Find all end subdirectories in a tree

command linefile searchfind

given the following structure:

oz123@debian:~/ $ tree .
.
├── a
│   ├── a1
│   ├── a2
│   └── a3
├── a1
│   ├── a11
│   ├── a12
│   └── a31
├── b
│   └── b1
│       ├── b11
│       │   └── b21
│       │       └── b31
│       ├── b12
│       └── b3
└── c

16 directories, 0 files

How do I find all the end nodes?

I found the following solutions which seems to be good, but I have to proof that there is not test case which will fail it.

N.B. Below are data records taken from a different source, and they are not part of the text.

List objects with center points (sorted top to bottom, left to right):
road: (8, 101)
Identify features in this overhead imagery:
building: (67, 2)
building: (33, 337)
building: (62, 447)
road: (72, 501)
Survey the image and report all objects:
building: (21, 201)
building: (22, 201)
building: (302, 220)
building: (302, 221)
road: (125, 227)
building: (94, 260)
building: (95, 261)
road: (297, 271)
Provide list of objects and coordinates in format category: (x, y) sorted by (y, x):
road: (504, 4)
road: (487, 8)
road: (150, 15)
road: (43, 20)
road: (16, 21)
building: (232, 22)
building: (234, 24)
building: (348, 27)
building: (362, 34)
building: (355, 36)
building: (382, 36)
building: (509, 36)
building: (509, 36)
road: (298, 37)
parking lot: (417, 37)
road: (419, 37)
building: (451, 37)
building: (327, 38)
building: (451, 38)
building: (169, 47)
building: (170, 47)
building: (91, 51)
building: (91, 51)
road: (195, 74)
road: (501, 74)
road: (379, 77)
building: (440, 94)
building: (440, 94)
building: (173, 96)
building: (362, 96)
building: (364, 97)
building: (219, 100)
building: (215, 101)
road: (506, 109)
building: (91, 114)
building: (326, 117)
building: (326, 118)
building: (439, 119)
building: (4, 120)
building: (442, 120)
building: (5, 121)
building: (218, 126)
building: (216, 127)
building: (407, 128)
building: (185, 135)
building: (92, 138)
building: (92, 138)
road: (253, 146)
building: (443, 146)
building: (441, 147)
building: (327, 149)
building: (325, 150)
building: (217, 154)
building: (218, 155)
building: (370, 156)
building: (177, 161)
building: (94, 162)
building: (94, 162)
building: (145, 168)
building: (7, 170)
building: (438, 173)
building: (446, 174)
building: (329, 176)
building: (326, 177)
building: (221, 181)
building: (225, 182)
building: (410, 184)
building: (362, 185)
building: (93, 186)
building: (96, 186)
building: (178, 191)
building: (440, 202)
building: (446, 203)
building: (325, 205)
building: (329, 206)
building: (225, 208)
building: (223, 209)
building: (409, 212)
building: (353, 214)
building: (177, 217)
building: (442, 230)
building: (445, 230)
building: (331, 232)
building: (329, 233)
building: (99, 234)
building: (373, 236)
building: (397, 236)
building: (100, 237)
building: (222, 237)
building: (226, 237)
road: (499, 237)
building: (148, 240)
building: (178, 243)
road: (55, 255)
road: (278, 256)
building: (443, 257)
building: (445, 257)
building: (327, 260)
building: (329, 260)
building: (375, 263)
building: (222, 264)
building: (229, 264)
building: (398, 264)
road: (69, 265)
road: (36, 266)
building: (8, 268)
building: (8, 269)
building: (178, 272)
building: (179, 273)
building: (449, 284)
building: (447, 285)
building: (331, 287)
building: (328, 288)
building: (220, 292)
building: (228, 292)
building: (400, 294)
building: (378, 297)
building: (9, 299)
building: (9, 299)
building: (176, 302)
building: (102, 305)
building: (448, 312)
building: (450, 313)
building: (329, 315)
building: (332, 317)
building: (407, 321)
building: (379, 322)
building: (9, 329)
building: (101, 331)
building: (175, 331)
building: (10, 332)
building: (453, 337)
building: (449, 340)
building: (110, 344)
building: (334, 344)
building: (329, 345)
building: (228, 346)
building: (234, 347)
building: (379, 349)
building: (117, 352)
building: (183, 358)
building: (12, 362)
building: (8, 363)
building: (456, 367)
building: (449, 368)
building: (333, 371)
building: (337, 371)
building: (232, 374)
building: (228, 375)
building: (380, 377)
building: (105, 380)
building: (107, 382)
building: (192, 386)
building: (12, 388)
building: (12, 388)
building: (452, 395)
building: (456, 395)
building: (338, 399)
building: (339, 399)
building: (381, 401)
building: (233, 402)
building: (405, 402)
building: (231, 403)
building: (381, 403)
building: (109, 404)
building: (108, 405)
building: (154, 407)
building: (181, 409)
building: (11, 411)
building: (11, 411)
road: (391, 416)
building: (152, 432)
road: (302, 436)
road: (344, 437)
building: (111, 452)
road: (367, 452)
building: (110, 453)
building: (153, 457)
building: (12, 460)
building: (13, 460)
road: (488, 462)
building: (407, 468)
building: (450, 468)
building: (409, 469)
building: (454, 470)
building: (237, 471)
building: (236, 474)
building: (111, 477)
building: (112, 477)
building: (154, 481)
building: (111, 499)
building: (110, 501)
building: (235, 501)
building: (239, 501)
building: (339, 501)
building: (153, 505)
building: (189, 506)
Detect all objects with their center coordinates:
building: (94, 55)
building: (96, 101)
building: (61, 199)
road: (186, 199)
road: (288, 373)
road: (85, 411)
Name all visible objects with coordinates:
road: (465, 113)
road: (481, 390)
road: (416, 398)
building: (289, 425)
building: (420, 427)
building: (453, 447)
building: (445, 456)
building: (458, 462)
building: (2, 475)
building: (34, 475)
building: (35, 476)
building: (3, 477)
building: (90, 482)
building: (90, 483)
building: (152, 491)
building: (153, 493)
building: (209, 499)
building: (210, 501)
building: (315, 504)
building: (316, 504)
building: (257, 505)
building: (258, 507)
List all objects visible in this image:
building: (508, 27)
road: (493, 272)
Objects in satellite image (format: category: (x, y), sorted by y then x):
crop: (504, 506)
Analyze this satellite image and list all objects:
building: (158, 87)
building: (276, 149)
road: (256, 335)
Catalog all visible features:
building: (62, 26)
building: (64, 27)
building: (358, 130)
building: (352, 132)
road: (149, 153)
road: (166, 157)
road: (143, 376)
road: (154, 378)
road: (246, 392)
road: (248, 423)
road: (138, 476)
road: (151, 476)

The help page of the -links states:

You can also search for files that have a certain number of links,
with ‘-links’. Directories normally have at least two hard links;
their . entry is the second one. If they have subdirectories, each of
those also has a hard link called .. to its parent directory. The .
and .. directory entries are not normally searched unless they are
mentioned on the find command line.

possible solution:

oz123@debian:~/ $ find .  -type d  -links 2
./a/a2
./a/a3
./a/a1
./c
./a1/a31
./a1/a11
./a1/a12
./b/b1/b12
./b/b1/b3
./b/b1/b11/b21/b31
  • Can anyone provide a better solution (without using pipes and sed, this has be performant …)
  • Will it work on any filesystem?

Best Answer

As an addition to your own solution with -links, I want to just add that it will not work on filesystems that do not follow the Unix directory-link convention. From man find on option -noleaf these are at least CD-ROM, MS-DOS filesystems and AFS volume mount points.

For a reference, this question was already discussed with different solutions which are indeed slower and usually resort to piping to sed / awk and similar.